WHAT: Extreme Ultraviolet Engineering Test Stand
WHERE: Sandia National Laboratories/Livermore, California
WHO: Virtual National Laboratory, with funding from the Extreme Ultraviolet Limited Liability Company, an industry consortium of microchip manufacturers.
WHY: To develop and test extreme ultraviolet lithography (EUVL) techniques, with which chip makers hope to overcome the limitations of current production methods. The optical lithography used to create the 250-nanometer circuit patterns on today's microprocessors can't carve features smaller than 100 nm; the wavelength needed for such intricate details would be absorbed rather than refracted by the equipment's quartz lens. To extend Moore's law beyond 2007, the industry must find new ways to shrink circuitry for greater speed and efficiency.

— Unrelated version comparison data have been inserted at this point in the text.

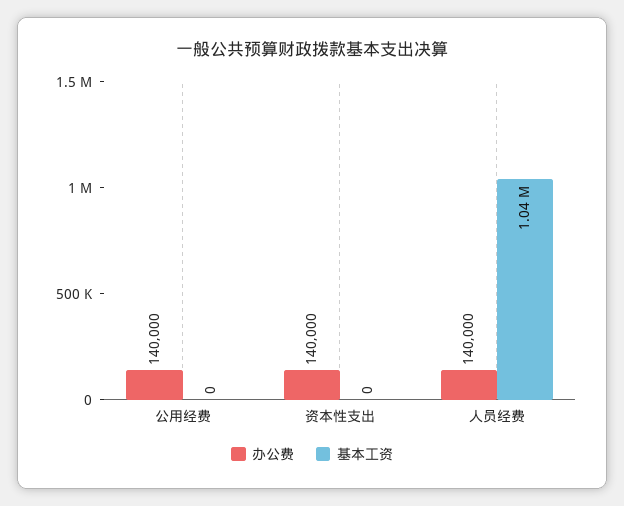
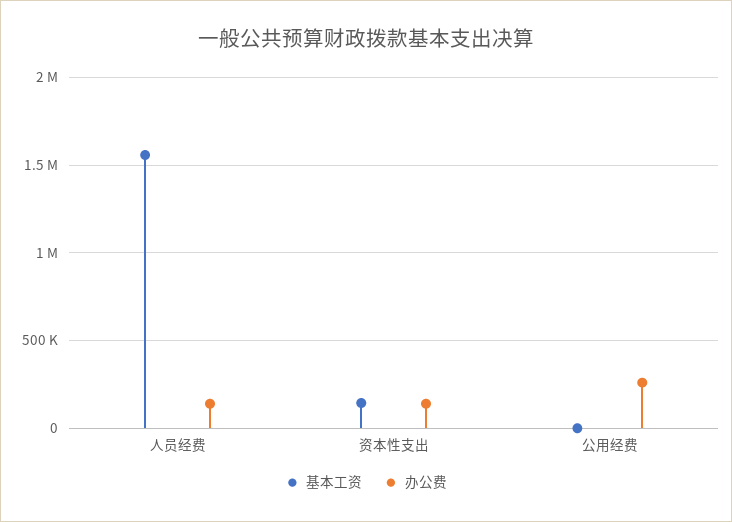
办公费, 公用经费: 140000 -> 250000
基本工资, 资本性支出: 0 -> 150000
基本工资, 人员经费: 1040000 -> 1550000

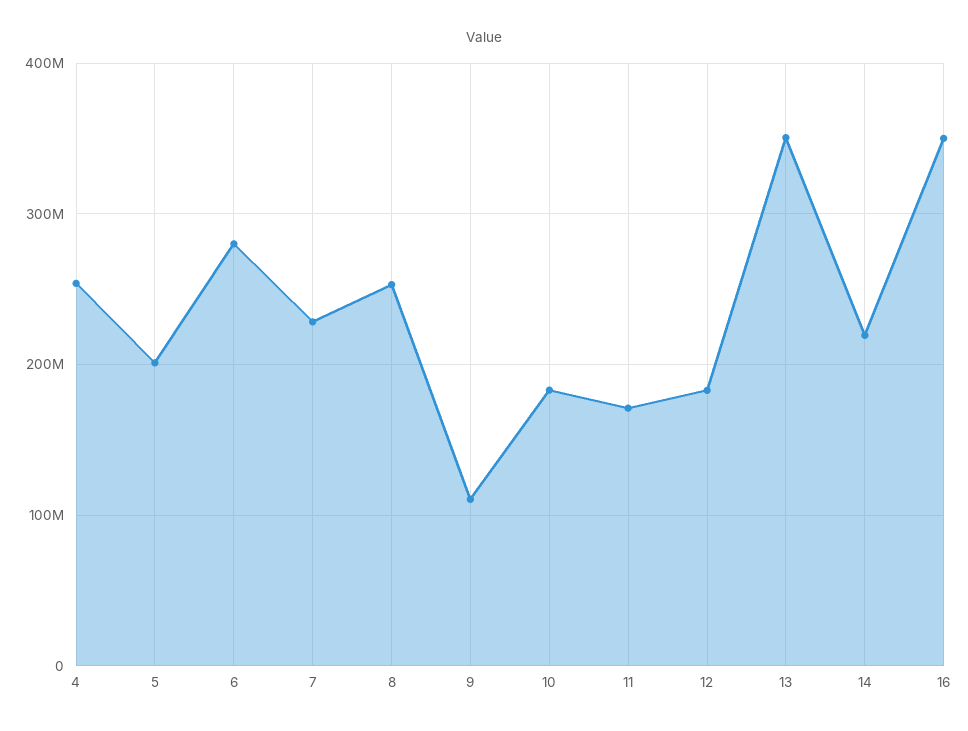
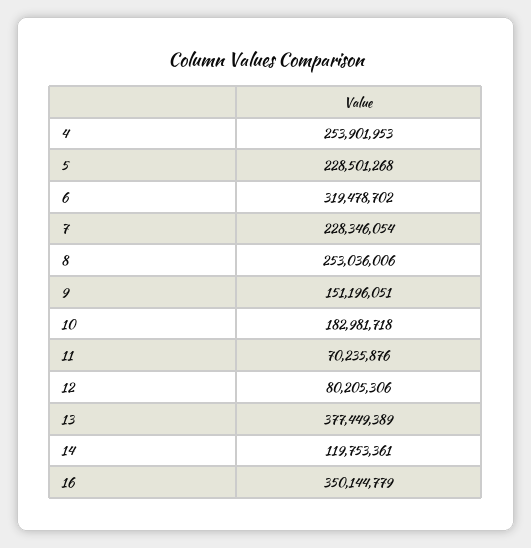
5: 200000000 -> 228501268
6: 280000000 -> 319478702
9: 110000000 -> 151196051
11: 170000000 -> 70235876
12: 180000000 -> 80205306
13: 350000000 -> 377449389
14: 220000000 -> 119753361

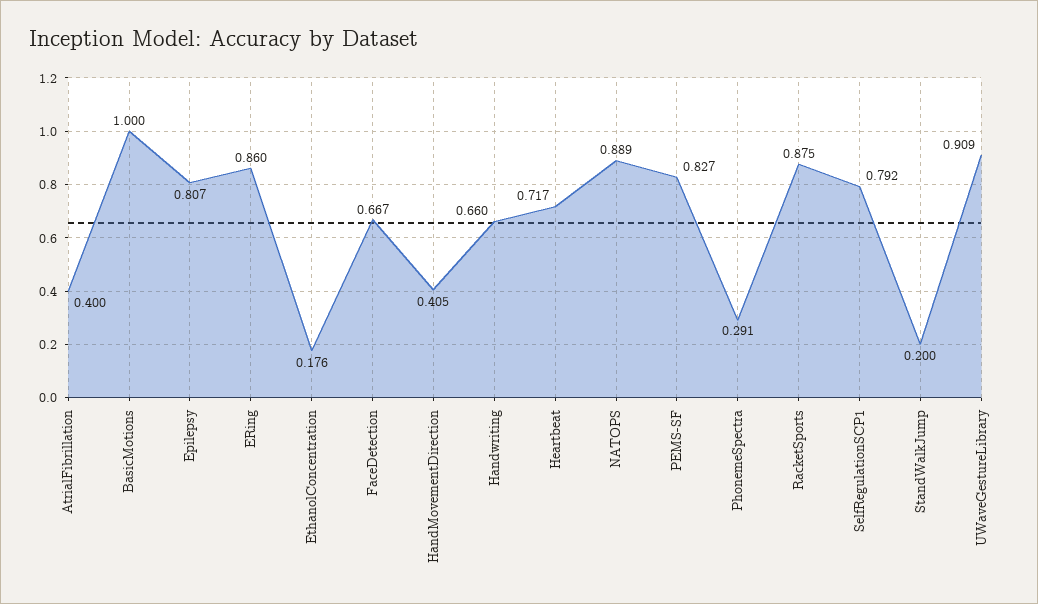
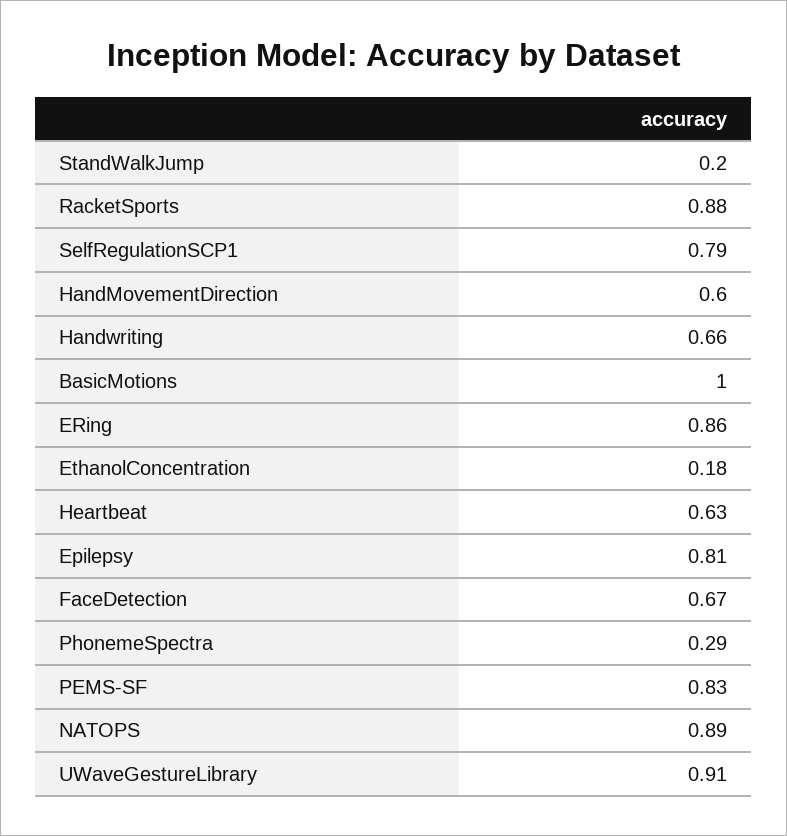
AtrialFibrillation: 0.4 -> none
HandMovementDirection: 0.405 -> 0.6
Heartbeat: 0.717 -> 0.63

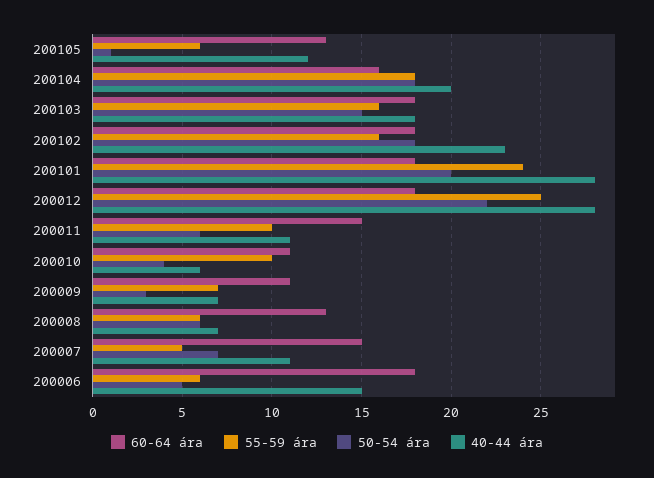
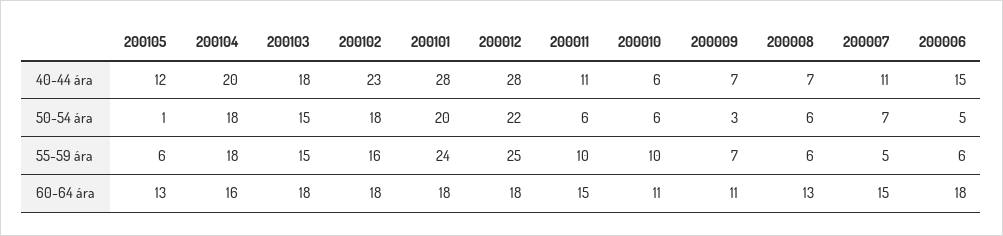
55-59 ára, 200103: 16 -> 15
50-54 ára, 200010: 4 -> 6

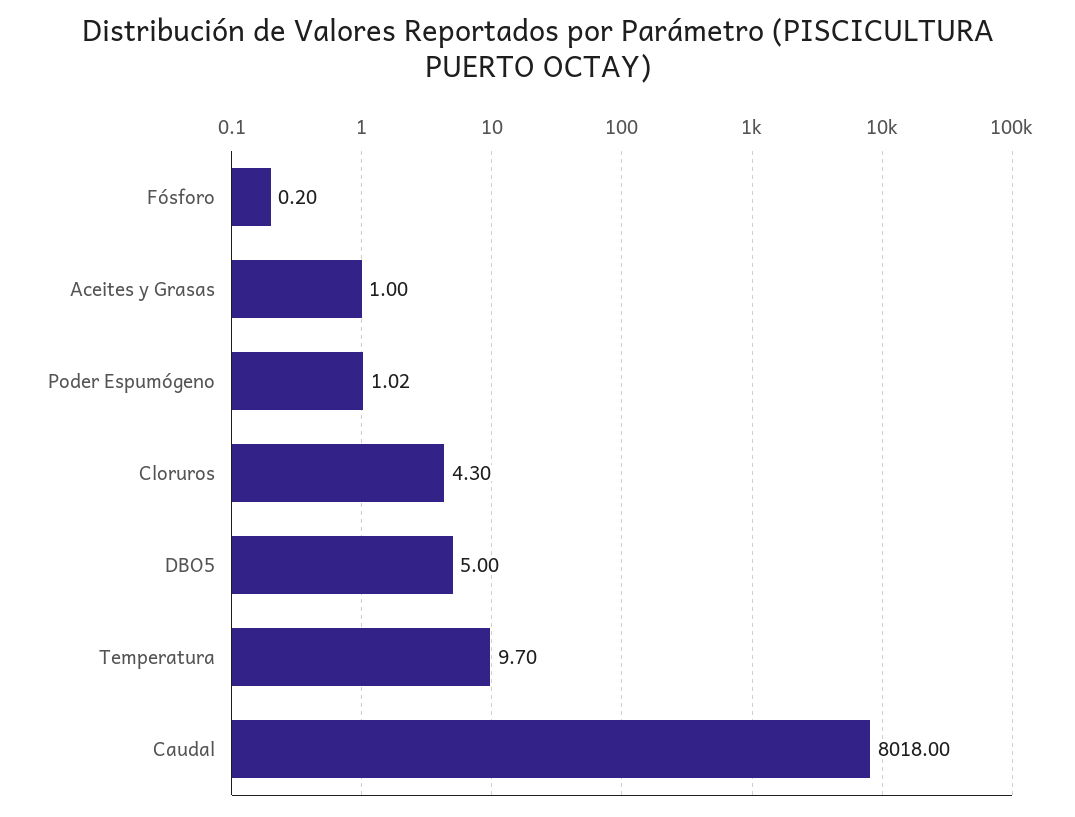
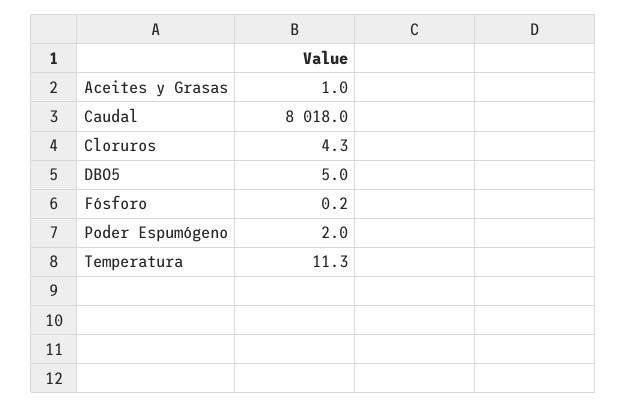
Poder Espumógeno: 1.02 -> 2
Temperatura: 9.7 -> 11.3

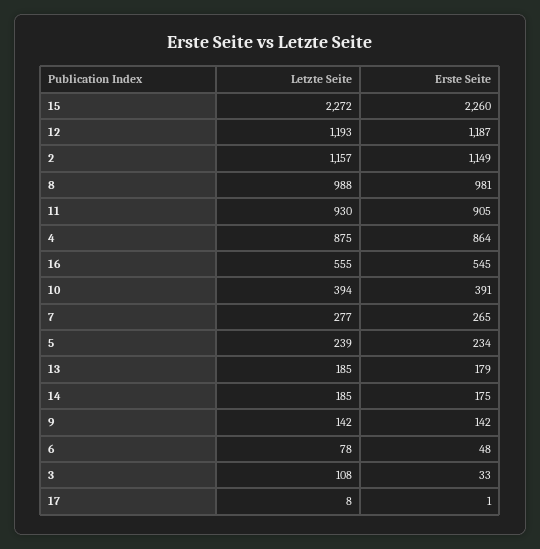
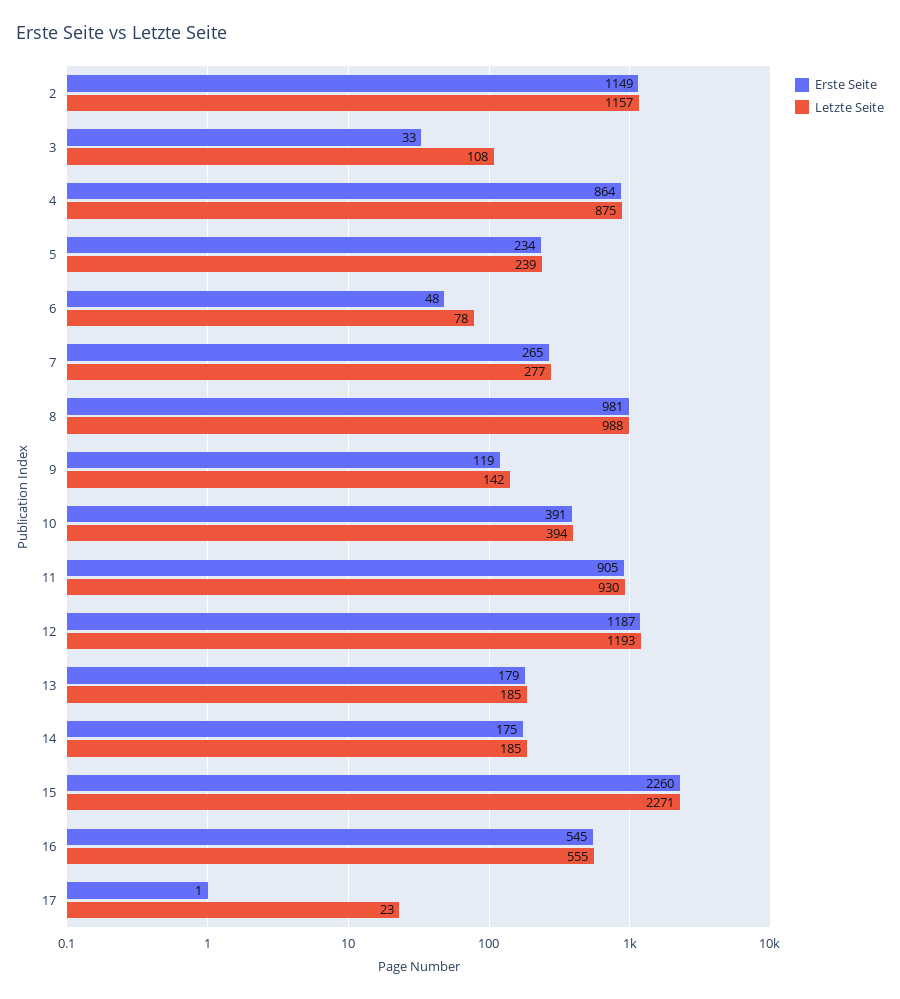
Letzte Seite, 15: 2272 -> 2271
Erste Seite, 9: 142 -> 119
Letzte Seite, 17: 8 -> 23

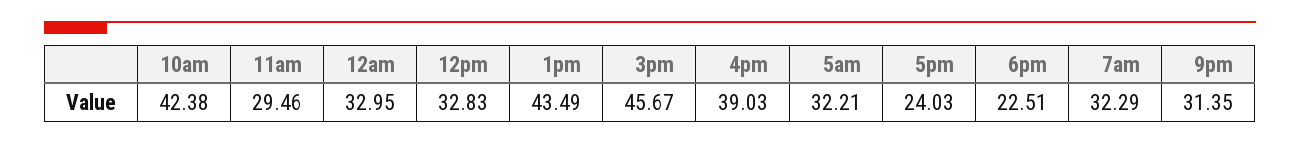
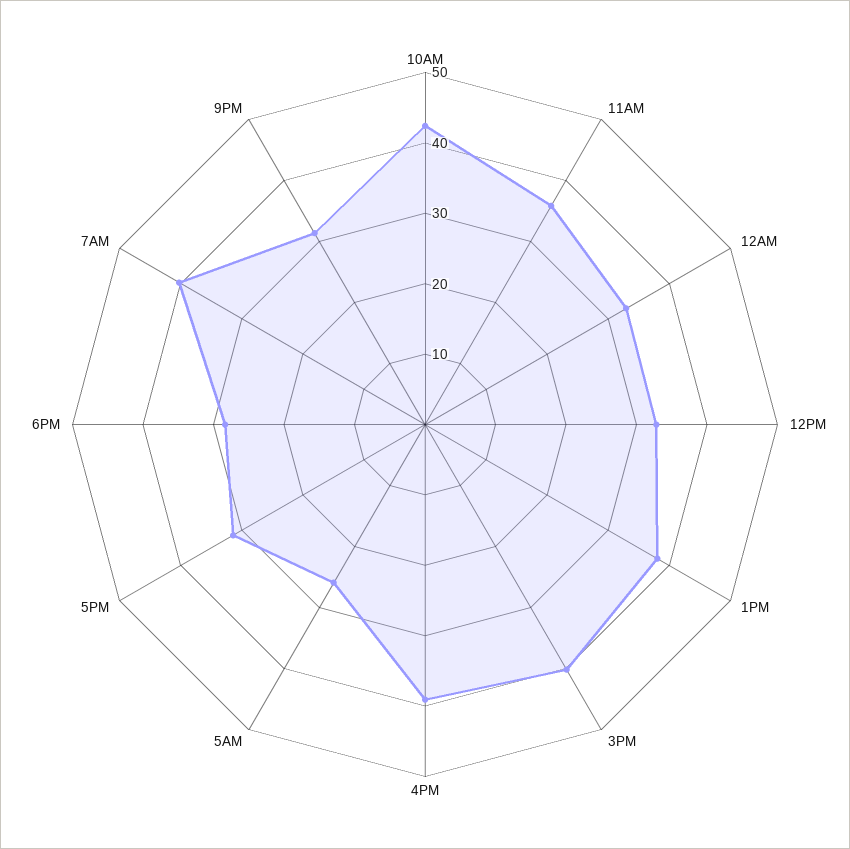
11am: 29.46 -> 36
1pm: 43.49 -> 38
3pm: 45.67 -> 40
5am: 32.21 -> 26
5pm: 24.03 -> 32
6pm: 22.51 -> 28
7am: 32.29 -> 40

HOW: Like today's optical lithography, EUVL shines light onto a silicon wafer treated with photosensitive resin; the photons create a circuit pattern. The Engineering Test Stand, the first full-scale EUVL prototype, replaces the conventional lens with mirrors that can direct light of even the shortest wavelengths. One mirror reflects light from the source onto a reflective mask, the stencil that defines the pattern of the circuits. The photons bounce off the mask and then through a series of four high-precision mirrors - each coated with 81 layers of reflective molybdenum and silicon films - which incrementally reduce the image and cast it onto the wafer. The test stand has produced features as small as 80 nm, and a six-mirror system now in development could go even smaller. A production model should be ready in five years.